Taimur Khan, Senior Research Analyst at Knight Frank examined the latest results and found that Moscow holds the top spot, with prime rents there rising by 11.1% year-on-year. This has been attributed to infrastructure investments in the city, combined with a marked slowdown in the contraction of the national economy and substantial gains in oil price over the last quarter, which he concludes, have underpinned rental growth. However, this contradicts the findings of the consultants' Global Residential Cities Index, discussed in our recent article, Global house price index shows China on the rise which show that average purchase prices in the Russian capital have declined by 11%.
Nairobi continues to be the weakest performing rental market with prime rents falling by 9.2% annually. Since Q3 2011 Nairobi has recorded annual prime rental growth of 9.7% on average, and accommodation there has been disproportionately expensive, so, Knight Frank argues that the market is now looking to rebalance.
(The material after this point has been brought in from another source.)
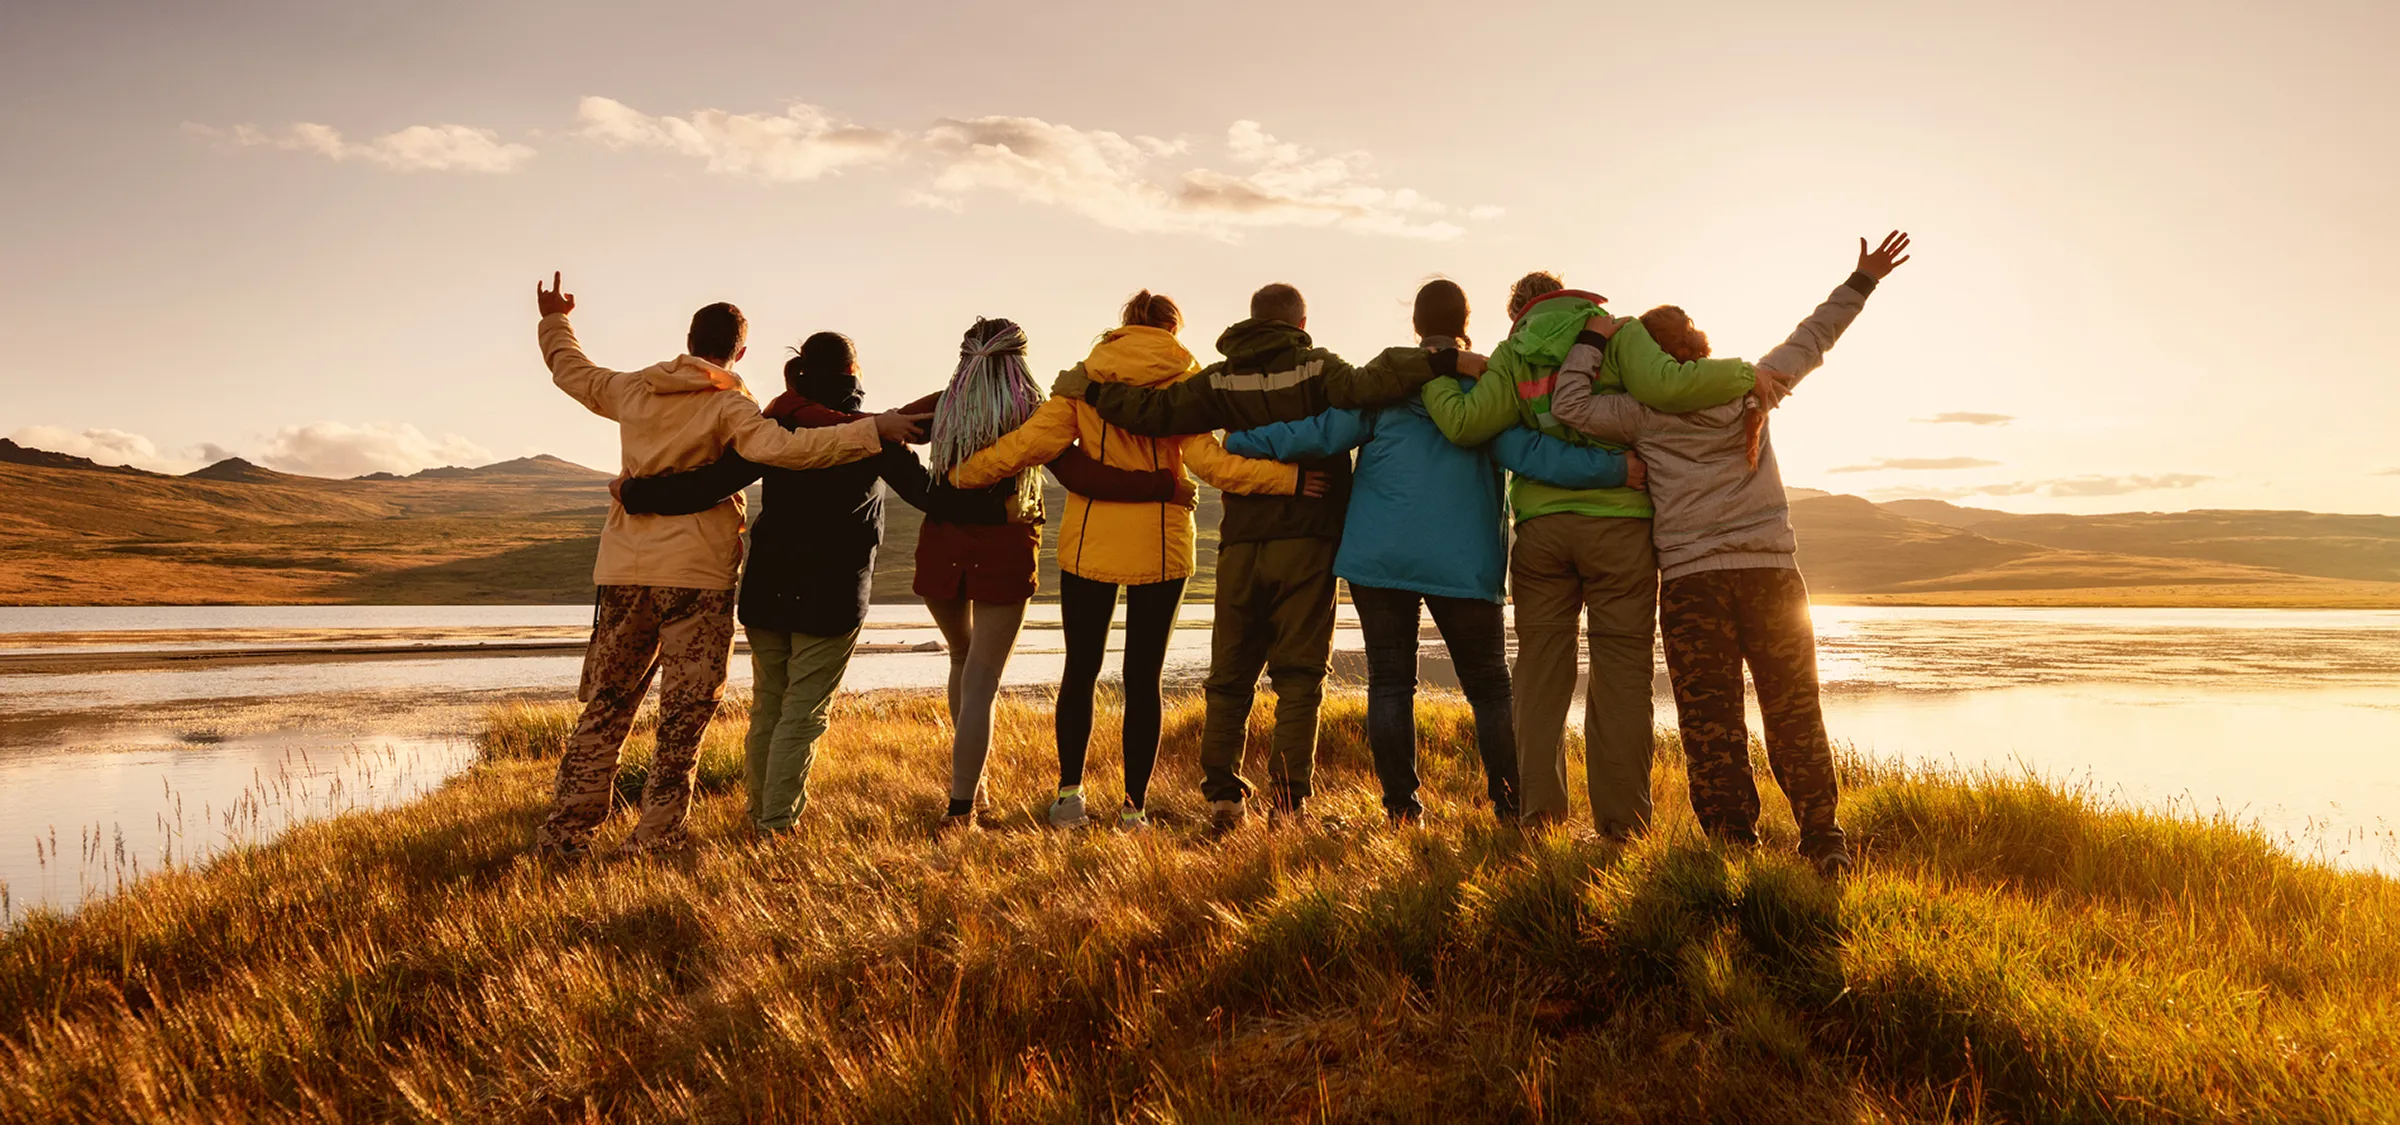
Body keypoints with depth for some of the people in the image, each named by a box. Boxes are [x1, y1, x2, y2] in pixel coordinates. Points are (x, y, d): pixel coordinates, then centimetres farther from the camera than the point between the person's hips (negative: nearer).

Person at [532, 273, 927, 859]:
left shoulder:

The gap between these two cities at the top and bottom has notably widened. The strongest performing city (Moscow) and the weakest performing city (Nairobi) are separated by 20.3%. A year earlier the comparable figure was 15.1%.
In central London the prime rental market continues to slow, with rents falling by 3.0% in the 12 months to June 2016 due, it is thought to both higher stock levels and uncertainty in financial markets. It should be noted that the data for London largely covers the period leading up to the UK’s EU referendum.
For the third consecutive quarter, North America registered the strongest increase with prime rents rising by 4.4% in the year to Q2 2016. By contrast, over the same time period, Africa recorded the weakest performance with prime rents falling by 3.9% on average.
Whilst uncertainty caused by the UK's vote for Brexit and the outcome of the US presidential election, Knight Frank report that they are starting to see a more positive global economic landscape develop. Sustained and positive economic data from the US, growth in emerging markets led by easier access to credit markets and increased demand from China for commodities suggest a positive outlook for the remainder of 2016 they say, and for prime rental markets these factors are likely to stimulate demand from corporate tenants.